- [WHAT TO DO] A faithful copy is required: transcribe each line below exactly, minus the pictures.

Top of INFORMATION PROVIDED

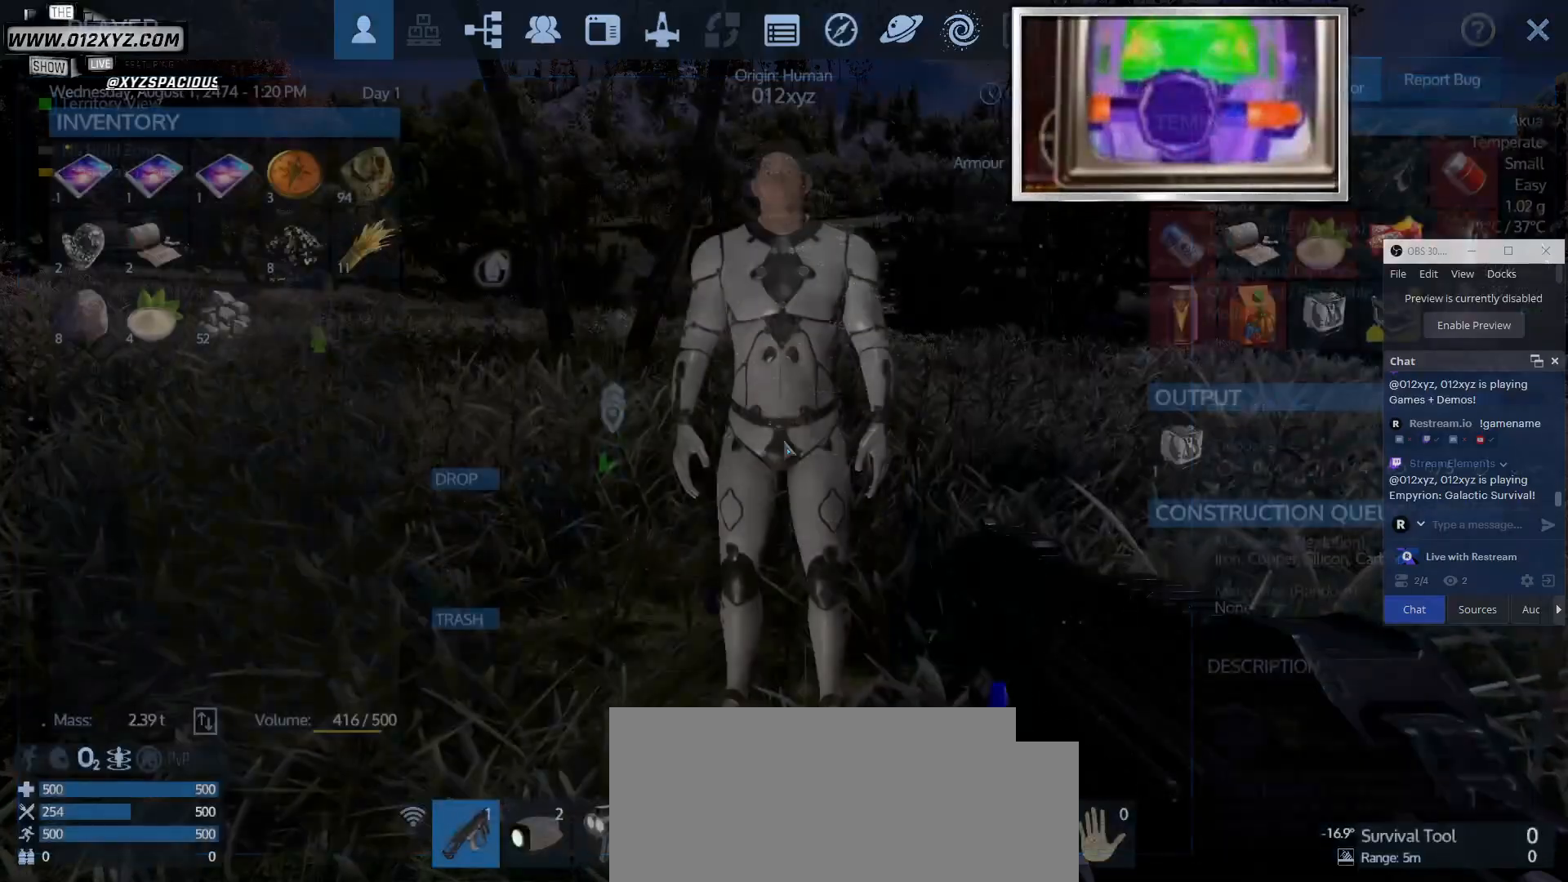
{"keys": [], "mouse": [], "events": []}
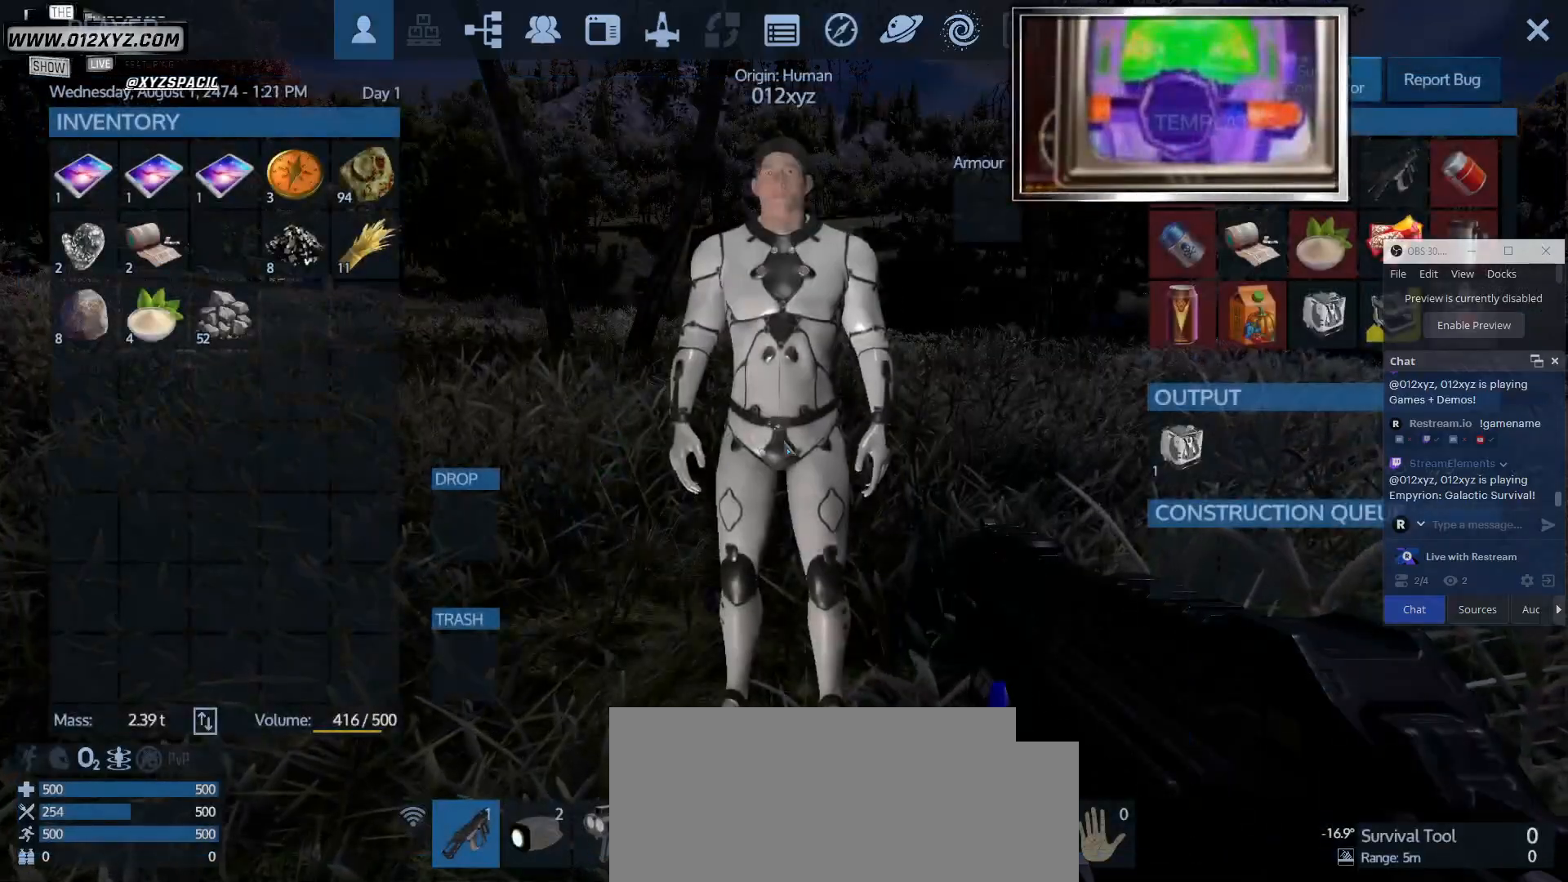
{"keys": [], "mouse": [], "events": []}
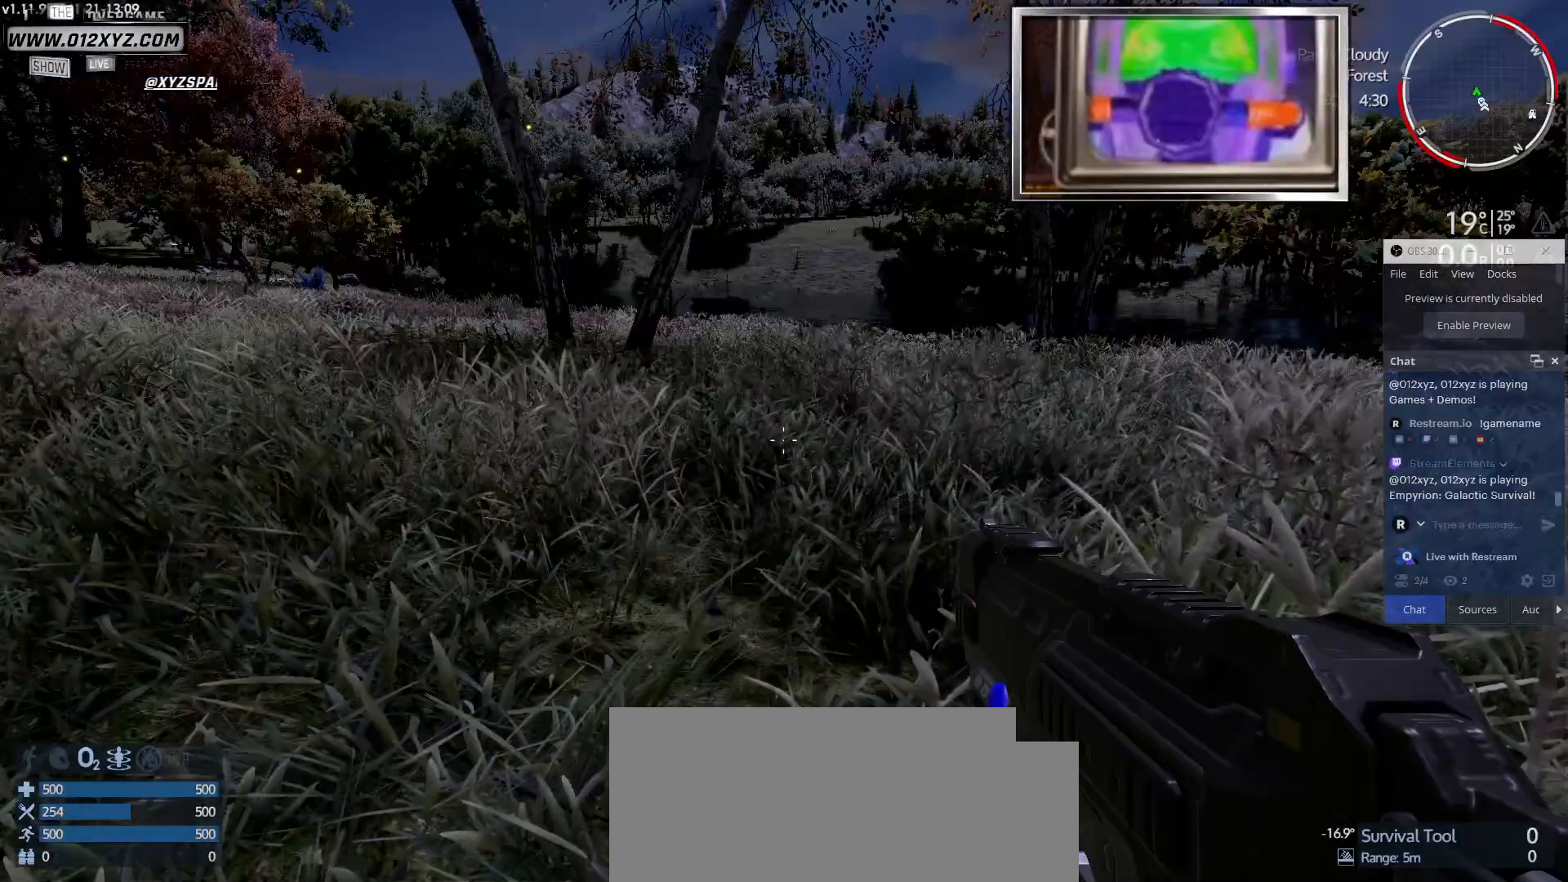
{"keys": ["w"], "mouse": [], "events": [[67, "w", "down"]]}
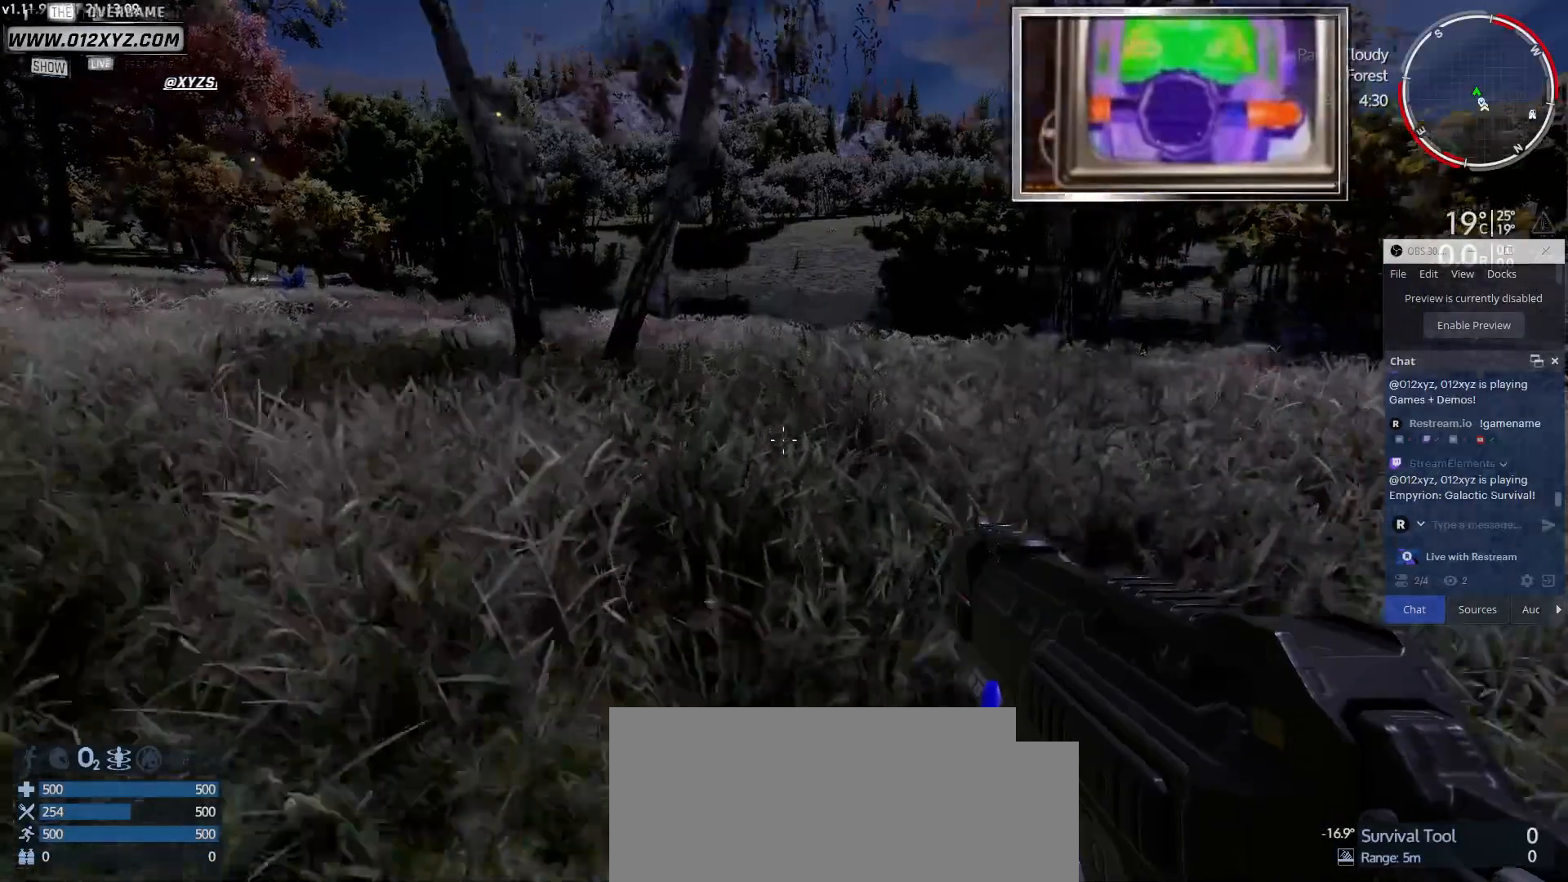
{"keys": ["w"], "mouse": [], "events": []}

Bottom of INFORMATION PROVIDED

- [RESPONSE BELOW]
{"keys": [], "mouse": [], "events": []}
{"keys": [], "mouse": [], "events": []}
{"keys": ["w"], "mouse": [], "events": [[67, "w", "down"]]}
{"keys": ["w"], "mouse": [], "events": []}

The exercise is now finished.